Will U.S. ports like the proposed Gateway Pacific Terminal compete one day? Probably, Buchanan says, but not soon. For one thing, Fraser Surrey Docks is a brown space terminal. “We’ve got the infrastructure in place while a lot of the ports in the U.S. are years behind in getting up and running. We’re more of a turn-key solution to provide the product at this time.”
The man in charge of making all that happen is Jürgen Franke, P Eng, Director Engineering and Terminal Development. Franke says once the 12-month construction schedule is complete, the new Direct Transfer Coal Facility will easily handle up to four million additional metric tonnes of coal per year. In addition to installing new rail track and realigning existing track within the FSD lease area, 12 new fender piles will be installed for the new barge loading system at Berths Two and Three.
“We have about a metre-and-a-half to two-metre tide and when the barges pull up against the berths, there’s the potential for the barges to slip underneath the berths during a rising tide. The piles are placed vertically along the length of the berth to prevent that.”
The receiving pit for the rail cars and conveyors systems will all be brand new, he adds, with most of that manufactured in Canada
, and thus safeguarding the project “to some degree” against high import costs from U.S. manufacturers. But when all this might get underway Franke, like Buchanan, cannot say.
Neptune Terminal
Neptune saw its metallurgical coal-handling capacity jump from 8.5 to 12.5 million metric tonnes after installation of a new stacker reclaimer in 2013. The terminal will see that capacity rise by another six million tonnes with one additional railcar dumper, an additional rail track, new conveyors and replacement of a longer mobile shiploader boom at Berth One.
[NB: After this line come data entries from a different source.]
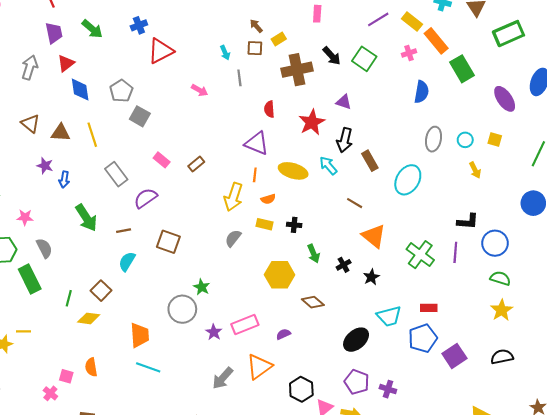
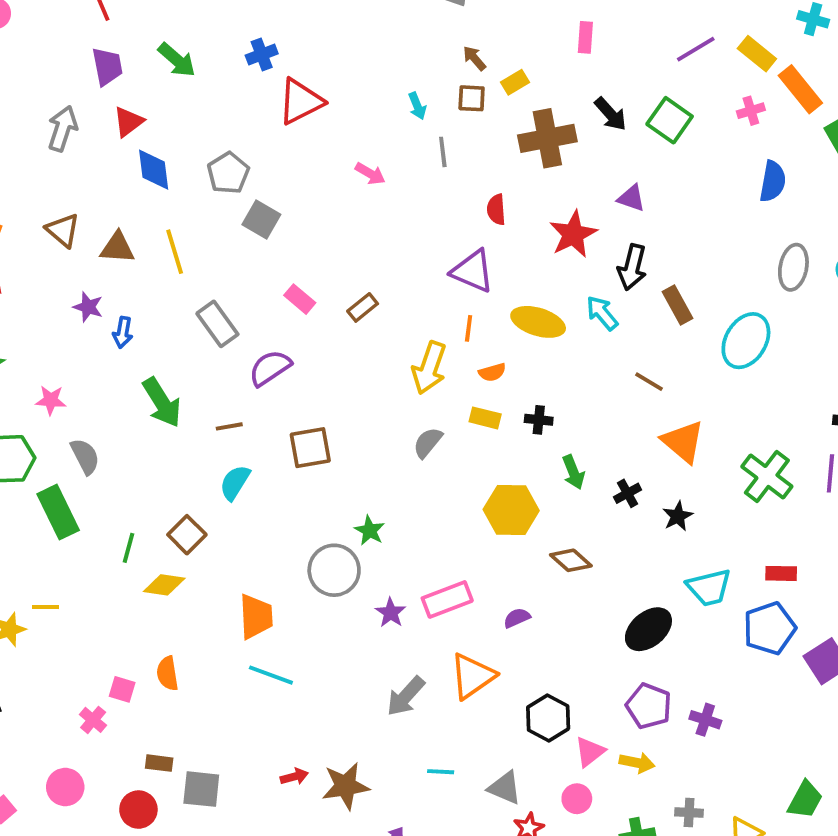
brown square: (168, 242) -> (310, 448), turned -30

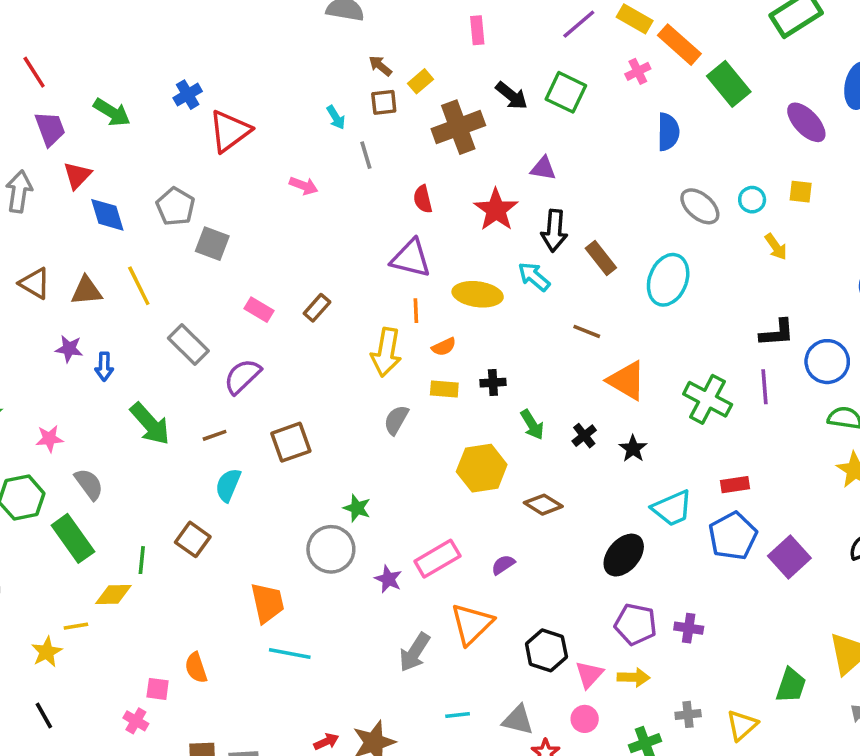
gray ellipse: (793, 267) -> (700, 206), turned -51
yellow diamond: (164, 585) -> (113, 594), moved

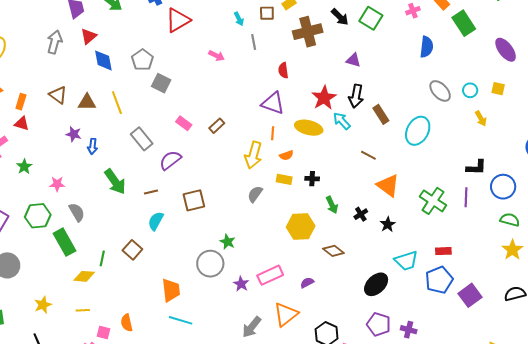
red star: (496, 210) -> (324, 98), moved
yellow line: (76, 626) -> (83, 310), moved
How much of that work will go to B.C. contractors and workers?
“The best predictor of the future is the past,” answers Neptune President Jim Belsheim.
“Where we were doing the stacker reclaimer, the phosphate building and years before, we would spend $15-20 million or more at the peak of the project on 126 small North Vancouver businesses.”
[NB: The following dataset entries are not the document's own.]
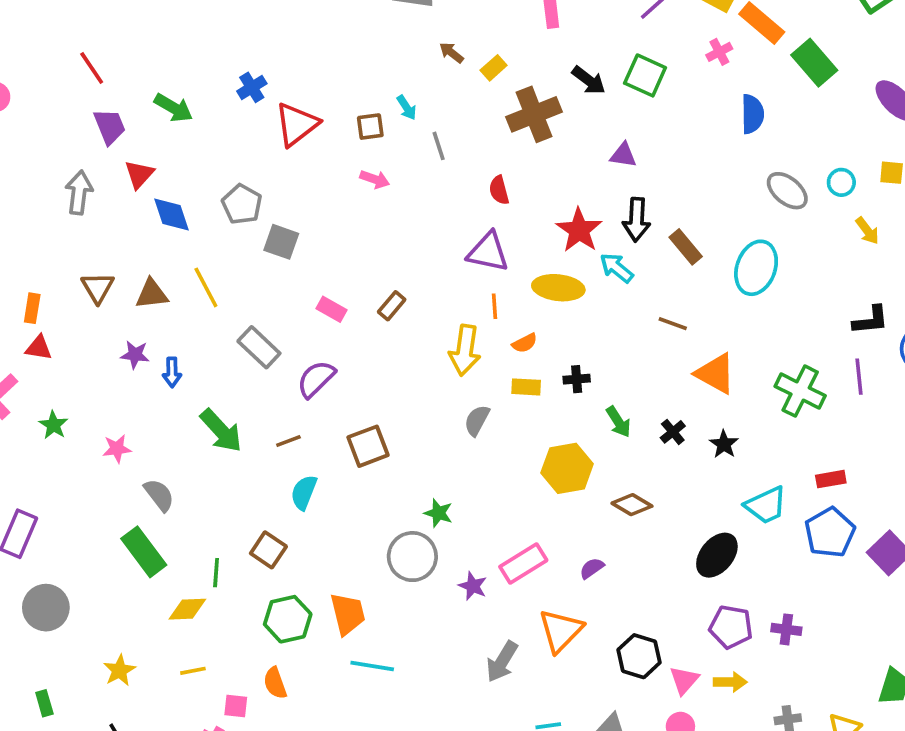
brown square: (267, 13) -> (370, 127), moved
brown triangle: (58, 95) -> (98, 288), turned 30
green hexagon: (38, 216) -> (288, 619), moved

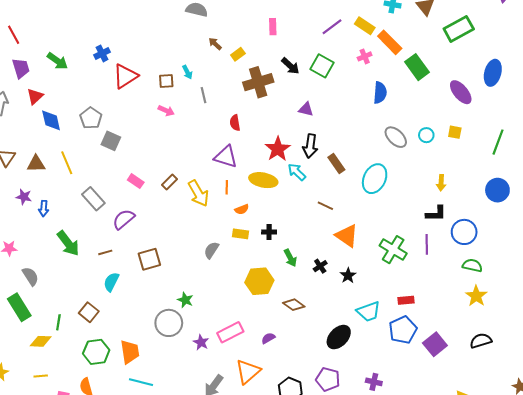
yellow arrow: (867, 231) -> (441, 183), moved, turned 35
yellow arrow: (465, 350) -> (198, 193), moved, turned -44
purple pentagon: (731, 627) -> (328, 379), moved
“Plus, we have an impact on businesses right across the province. In construction alone, we order components from Kelowna, we order components from Fort Langley and Surrey. And long term, Neptune has increased its workforce to this point by about 100 full-time equivalent jobs over four years ago.”
Enclosed in a shed, the new railcar dumper will be located on an inbound rail track at the northeast corner of the terminal. It will be approximately 12 metres high and rely on automated electric railcar positioning equipment.
Like Surrey, Fraser Docks and Westshore, Neptune is anxious to ship more coal to Asia, in particularly China with its seemingly insatiable appetite for steel making coal for China’s vast industrial sector.
Most of Neptune’s coal will come from Canada, notably Teck operations in the Elk Valley. What may complicate that, according to the French-based International Energy Agency, is China’s recent embarkation on a campaign to diversify its energy supply (increases in gas, nuclear and renewable energy) but also to reduce its energy intensity.
Does that give Belsheim pause? Only momentarily. “Clearly the demand for steel is impacted by a number of variables,” he admits, at Korean and Japanese steel mills as well as Chinese.
Nevertheless, “We’re long-term thinkers on the process and I’m pretty optimistic that long-term demand for steelmaking coal, particularly high quality Canadian steel, will be good.”